» **Required task A**
Answer the following from the text on A/B testing for ads, one answer per line and each marked (i), (ii), (iii).
(i) How long does the text recommend running a manual test before reviewing the results?
(ii) Which tool is named as Facebook's standard method for beginning a test?
(iii) What is the least the text advises spending per day on each ad?

» **Source text**
━━━━━━
We’ve discussed A/B testing before, but if you’re unfamiliar, it’s essentially a fancy name for a controlled experiment to test specific variables related to your site, ads, or other components of your online presence. Examples of variables you might test (albeit one at a time with other variables controlled for, because we’re scientific here) include ad creative such as copy or design, audiences whom you’re targeting, timing of ads, and loads of others.
The category of ad can get especially granular, with specifics you can test including (but not limited to):
- Ad type (video vs static image)
- Design
- Headline
- Primary text
- Call to action
These are of course not comprehensive, just common variables to test.
We should also note that many platforms offer “official” A/B testing through their system, but you can also manually A/B test on anything. In these cases, you just change one of the variables — only one! It’s controlled! It’s science! — in your regular campaign, ad, site, whatever, and then review the results after a set period of time (we recommend two weeks or more). Even though it won’t be automated or presented through a fancy platform, it’s still just as valid.
Today we’re gonna focus on A/B tests specifically for Facebook and Instagram advertising.
First up: Setting it all up.
Getting started on your A/B test
Facebook offers its own automatic A/B testing system, so you can either choose to do your testing through this or manually.
The standard method they recommend is to use the Ads Manager Toolbar, through which you can begin a test. This tool will automatically apply your chosen variable alteration to an existing campaign or ad set.
Their basic step-by-step guide can be seen here to walk you through setting it up.
Otherwise, there are a few guiding principles to follow.
Most importantly (we’ll probably yell about this a couple more times before the end of this blog post) is to never ever ever test more than one variable at once. Otherwise you’re just messing around clicking on a load of settings and creating a stew of invalid, uninterpretable mess.
Also, you’ll want a sufficient enough budget for your test to make sure you get a large enough sample size to have both clear and valid results. The specifics depend on your scale, but generally we recommend you spend no less than $30 a day for each ad.
You can also use an A/B calculator to help understand the bottom-line of your results. We like this one from Neil Patel.
Understanding your results, with real-life examples
After you’ve run your test for enough time and gained data that can be deemed statistically significant, it’s time to interpret what you’re looking at.
If you’re clear heading into the test about what you’re looking for — and you should be — there will be certain times where it only takes a second of looking at the results to understand generally which test group was the winner. Sometimes, however, it will be closer. Either way, you’ll want to dig in deeper to make sure you don’t just know who “won,” but can extrapolate more from that.
To that end, along with manual interpretation, we’ll be coming back to that A/B calculator mentioned earlier.
Our first example comes from an A/B test for two different vehicle types[1] .
━━━━━━
» **Data supplied**
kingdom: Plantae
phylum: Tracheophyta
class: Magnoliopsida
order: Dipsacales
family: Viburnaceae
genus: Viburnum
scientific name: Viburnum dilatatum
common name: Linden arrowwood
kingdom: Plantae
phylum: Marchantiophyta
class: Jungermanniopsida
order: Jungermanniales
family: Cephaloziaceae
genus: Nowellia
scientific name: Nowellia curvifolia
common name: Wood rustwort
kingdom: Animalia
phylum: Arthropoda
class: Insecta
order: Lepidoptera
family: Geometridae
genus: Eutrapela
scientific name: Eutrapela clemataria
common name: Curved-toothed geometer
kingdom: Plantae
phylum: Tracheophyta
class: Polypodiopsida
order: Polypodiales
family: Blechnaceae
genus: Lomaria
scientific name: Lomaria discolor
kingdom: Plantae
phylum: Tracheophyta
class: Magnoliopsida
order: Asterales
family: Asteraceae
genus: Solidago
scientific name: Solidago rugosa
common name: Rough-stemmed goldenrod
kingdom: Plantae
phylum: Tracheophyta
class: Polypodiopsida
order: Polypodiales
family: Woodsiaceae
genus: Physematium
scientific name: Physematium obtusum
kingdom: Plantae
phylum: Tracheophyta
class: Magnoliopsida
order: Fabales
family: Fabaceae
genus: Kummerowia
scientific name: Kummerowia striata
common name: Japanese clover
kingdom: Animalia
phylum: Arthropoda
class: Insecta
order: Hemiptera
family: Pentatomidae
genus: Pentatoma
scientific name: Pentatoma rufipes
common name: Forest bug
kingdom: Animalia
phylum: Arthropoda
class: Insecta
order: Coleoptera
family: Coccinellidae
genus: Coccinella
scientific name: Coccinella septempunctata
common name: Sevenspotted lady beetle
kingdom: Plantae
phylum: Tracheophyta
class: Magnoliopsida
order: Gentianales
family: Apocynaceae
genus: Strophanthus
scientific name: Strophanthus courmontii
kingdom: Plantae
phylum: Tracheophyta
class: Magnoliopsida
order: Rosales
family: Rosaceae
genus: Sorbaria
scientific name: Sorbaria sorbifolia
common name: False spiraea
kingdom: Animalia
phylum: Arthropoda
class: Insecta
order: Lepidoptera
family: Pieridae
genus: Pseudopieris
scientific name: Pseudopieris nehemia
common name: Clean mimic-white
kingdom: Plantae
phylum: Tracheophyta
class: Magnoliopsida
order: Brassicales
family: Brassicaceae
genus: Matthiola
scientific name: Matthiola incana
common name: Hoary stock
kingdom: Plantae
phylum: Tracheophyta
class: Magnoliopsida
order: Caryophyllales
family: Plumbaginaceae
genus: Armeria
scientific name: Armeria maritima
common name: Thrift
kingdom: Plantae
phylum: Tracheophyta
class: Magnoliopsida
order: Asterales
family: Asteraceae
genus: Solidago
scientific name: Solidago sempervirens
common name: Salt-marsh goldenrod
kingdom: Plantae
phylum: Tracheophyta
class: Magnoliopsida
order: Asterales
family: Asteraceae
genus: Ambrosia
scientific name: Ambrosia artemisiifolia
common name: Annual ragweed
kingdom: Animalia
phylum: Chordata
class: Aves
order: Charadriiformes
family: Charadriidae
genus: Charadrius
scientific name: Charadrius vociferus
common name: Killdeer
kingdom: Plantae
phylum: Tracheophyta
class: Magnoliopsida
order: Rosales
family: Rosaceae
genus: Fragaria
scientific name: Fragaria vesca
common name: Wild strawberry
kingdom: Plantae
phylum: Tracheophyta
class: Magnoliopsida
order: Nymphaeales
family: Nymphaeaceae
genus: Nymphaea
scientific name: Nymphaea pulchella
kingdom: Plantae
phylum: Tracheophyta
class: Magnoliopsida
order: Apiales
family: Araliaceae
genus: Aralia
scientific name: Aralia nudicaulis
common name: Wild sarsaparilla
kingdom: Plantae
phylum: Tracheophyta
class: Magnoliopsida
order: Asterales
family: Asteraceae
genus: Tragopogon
━━━━━━
» **Required task B**
Reproduce the part of the records that opens with their first line and closes with the line containing "scientific name: Solidago rugosa", with both of those lines included.

» **Full answer A**
(i) Two weeks or more.
(ii) The Ads Manager Toolbar.
(iii) $30 a day for each ad.

» **Full answer B**
kingdom: Plantae
phylum: Tracheophyta
class: Magnoliopsida
order: Dipsacales
family: Viburnaceae
genus: Viburnum
scientific name: Viburnum dilatatum
common name: Linden arrowwood
kingdom: Plantae
phylum: Marchantiophyta
class: Jungermanniopsida
order: Jungermanniales
family: Cephaloziaceae
genus: Nowellia
scientific name: Nowellia curvifolia
common name: Wood rustwort
kingdom: Animalia
phylum: Arthropoda
class: Insecta
order: Lepidoptera
family: Geometridae
genus: Eutrapela
scientific name: Eutrapela clemataria
common name: Curved-toothed geometer
kingdom: Plantae
phylum: Tracheophyta
class: Polypodiopsida
order: Polypodiales
family: Blechnaceae
genus: Lomaria
scientific name: Lomaria discolor
kingdom: Plantae
phylum: Tracheophyta
class: Magnoliopsida
order: Asterales
family: Asteraceae
genus: Solidago
scientific name: Solidago rugosa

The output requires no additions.